[STUDY MATERIAL Boundary: Start]
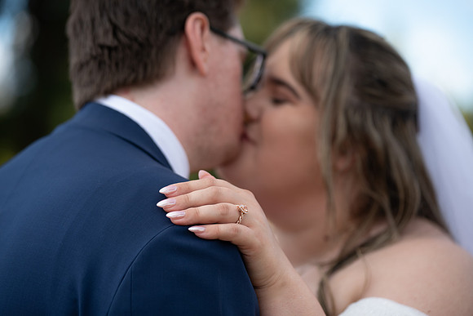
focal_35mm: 107
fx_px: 1406
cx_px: 236
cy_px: 158
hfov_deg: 19.1
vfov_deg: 12.8
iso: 400
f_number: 2.8
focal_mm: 107
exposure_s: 1/1600
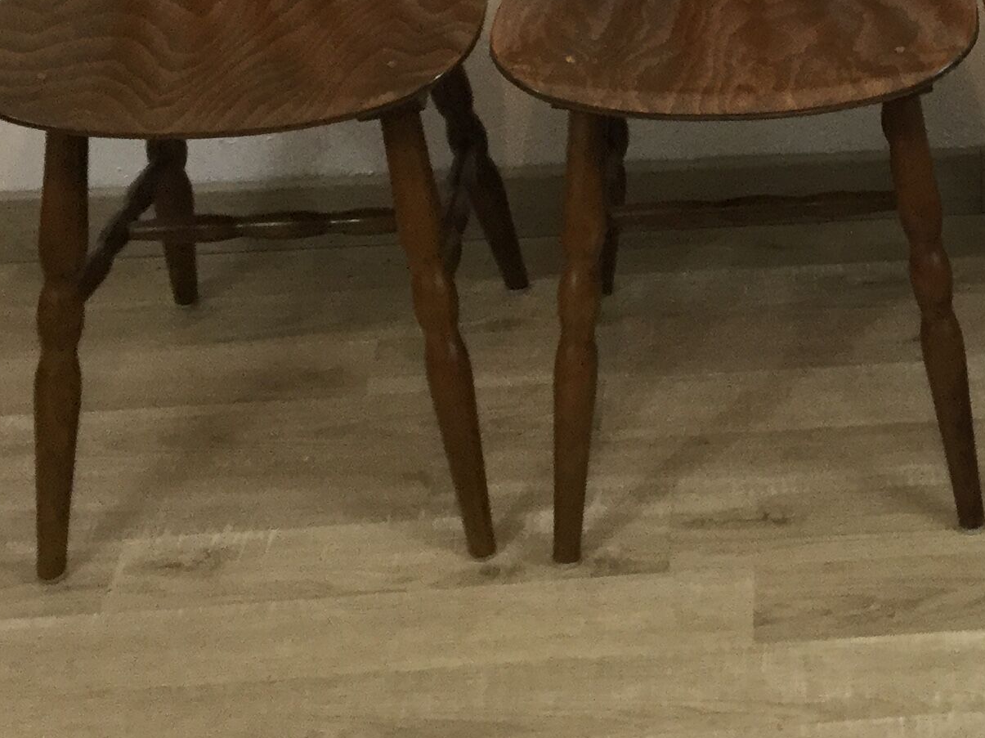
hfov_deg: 22.2
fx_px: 2390
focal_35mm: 84
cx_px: 1046
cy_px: -89
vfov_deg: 17.0
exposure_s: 1/33
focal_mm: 3.3
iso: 80
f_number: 2.4
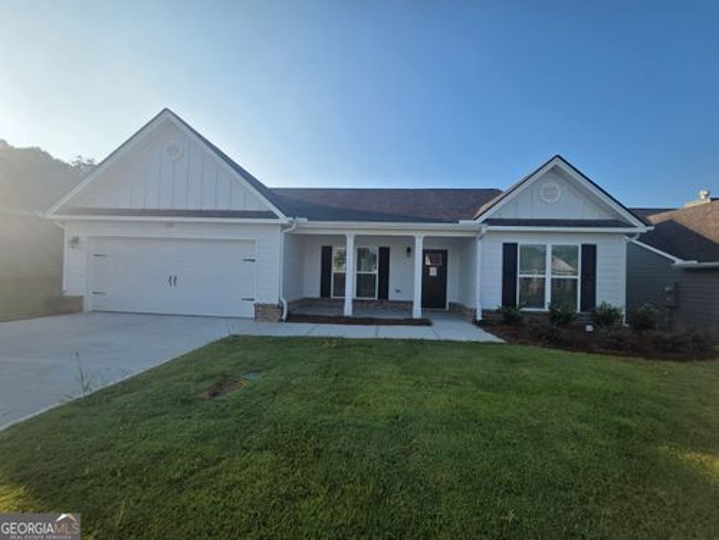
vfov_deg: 89.9
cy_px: 270
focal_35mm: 13
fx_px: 270
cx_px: 360
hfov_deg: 106.2
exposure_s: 1/2010
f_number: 1.9
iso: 40
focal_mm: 2.2
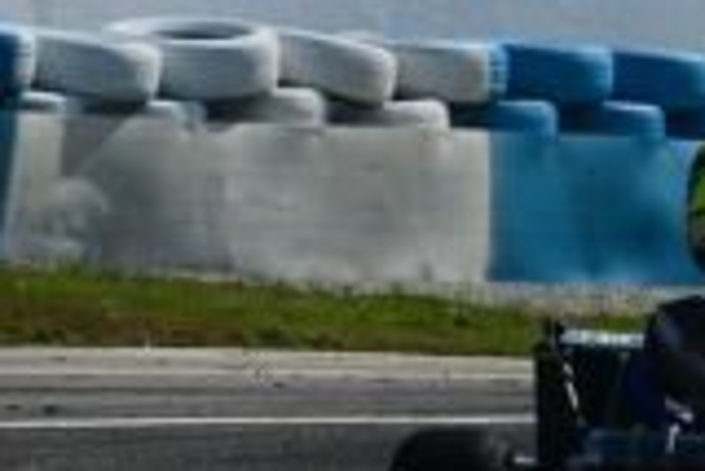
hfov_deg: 2.4
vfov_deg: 1.7
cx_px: 2075
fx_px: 16308
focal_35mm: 832
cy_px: -403
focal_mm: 130
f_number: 4
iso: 100
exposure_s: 1/1250
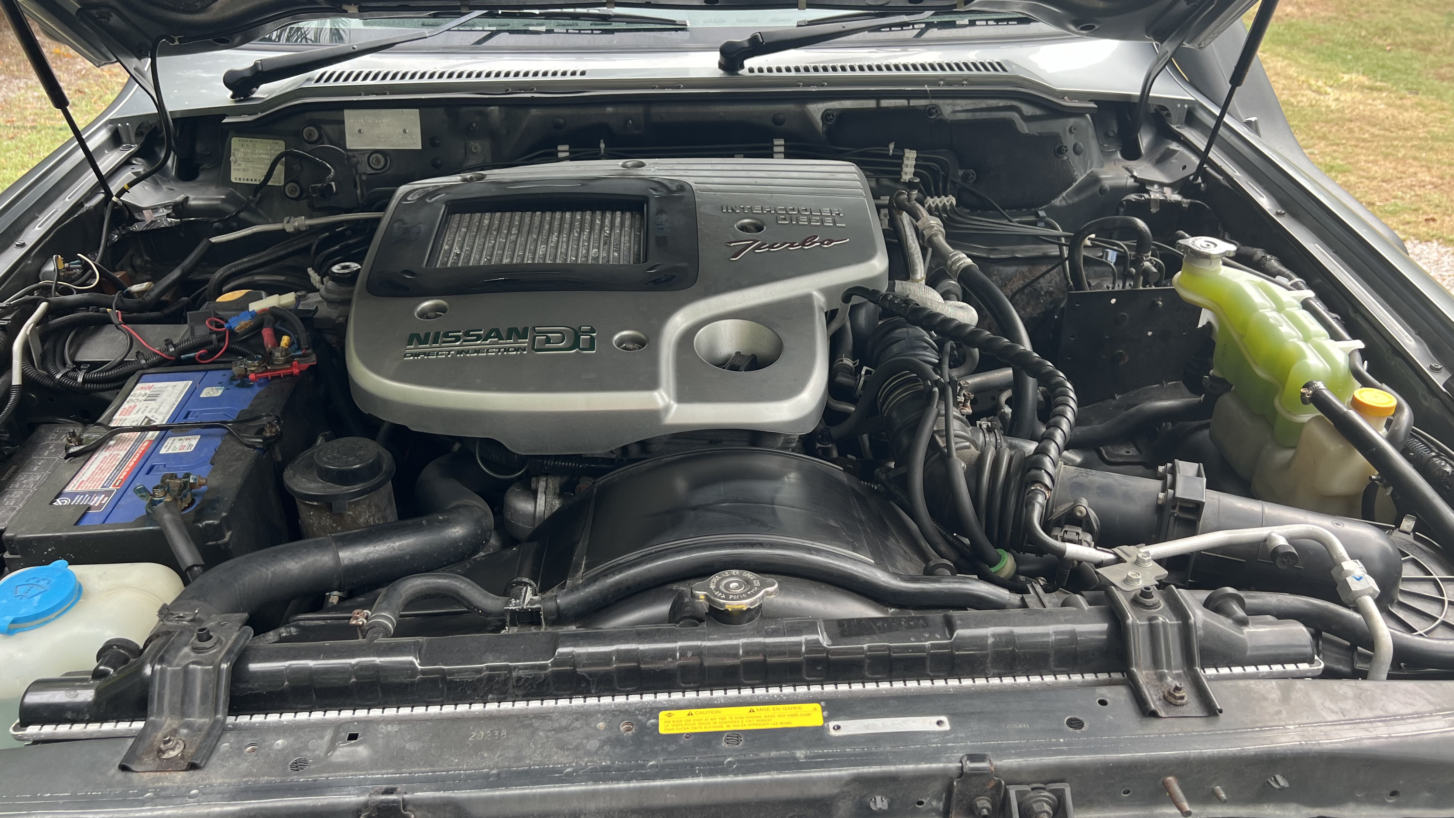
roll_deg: -0.1
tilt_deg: -30.0
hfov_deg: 66.1
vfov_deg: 40.2
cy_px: 431
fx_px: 1118
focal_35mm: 29
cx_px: 741
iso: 40
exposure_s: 1/168
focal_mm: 5.7
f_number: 1.5
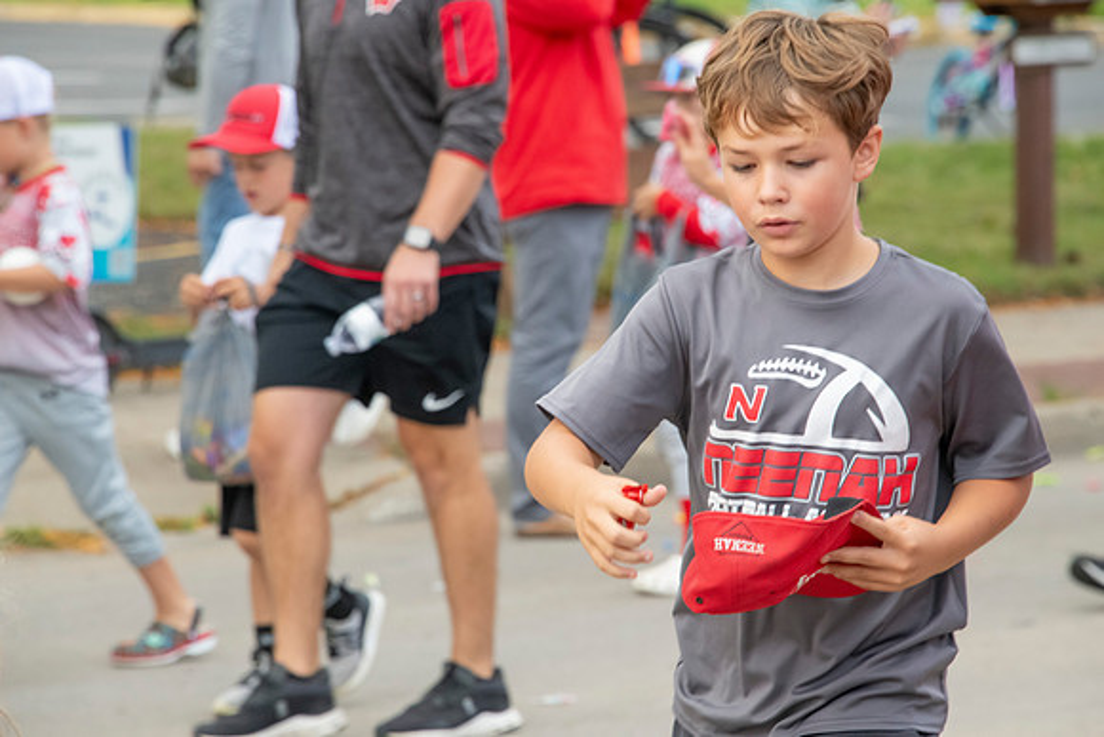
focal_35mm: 300
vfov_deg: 4.6
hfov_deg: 6.9
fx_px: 9202
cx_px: 552
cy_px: 368
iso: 3200
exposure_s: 1/250
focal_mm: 300
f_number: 11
[STUDY MATERIAL Boundary: End]
Return every line shown above without changing a word, and skip the pictures.

#### OUTPUT FOR THIS TASK
focal_35mm: 107
fx_px: 1406
cx_px: 236
cy_px: 158
hfov_deg: 19.1
vfov_deg: 12.8
iso: 400
f_number: 2.8
focal_mm: 107
exposure_s: 1/1600
hfov_deg: 22.2
fx_px: 2390
focal_35mm: 84
cx_px: 1046
cy_px: -89
vfov_deg: 17.0
exposure_s: 1/33
focal_mm: 3.3
iso: 80
f_number: 2.4
vfov_deg: 89.9
cy_px: 270
focal_35mm: 13
fx_px: 270
cx_px: 360
hfov_deg: 106.2
exposure_s: 1/2010
f_number: 1.9
iso: 40
focal_mm: 2.2
hfov_deg: 2.4
vfov_deg: 1.7
cx_px: 2075
fx_px: 16308
focal_35mm: 832
cy_px: -403
focal_mm: 130
f_number: 4
iso: 100
exposure_s: 1/1250
roll_deg: -0.1
tilt_deg: -30.0
hfov_deg: 66.1
vfov_deg: 40.2
cy_px: 431
fx_px: 1118
focal_35mm: 29
cx_px: 741
iso: 40
exposure_s: 1/168
focal_mm: 5.7
f_number: 1.5
focal_35mm: 300
vfov_deg: 4.6
hfov_deg: 6.9
fx_px: 9202
cx_px: 552
cy_px: 368
iso: 3200
exposure_s: 1/250
focal_mm: 300
f_number: 11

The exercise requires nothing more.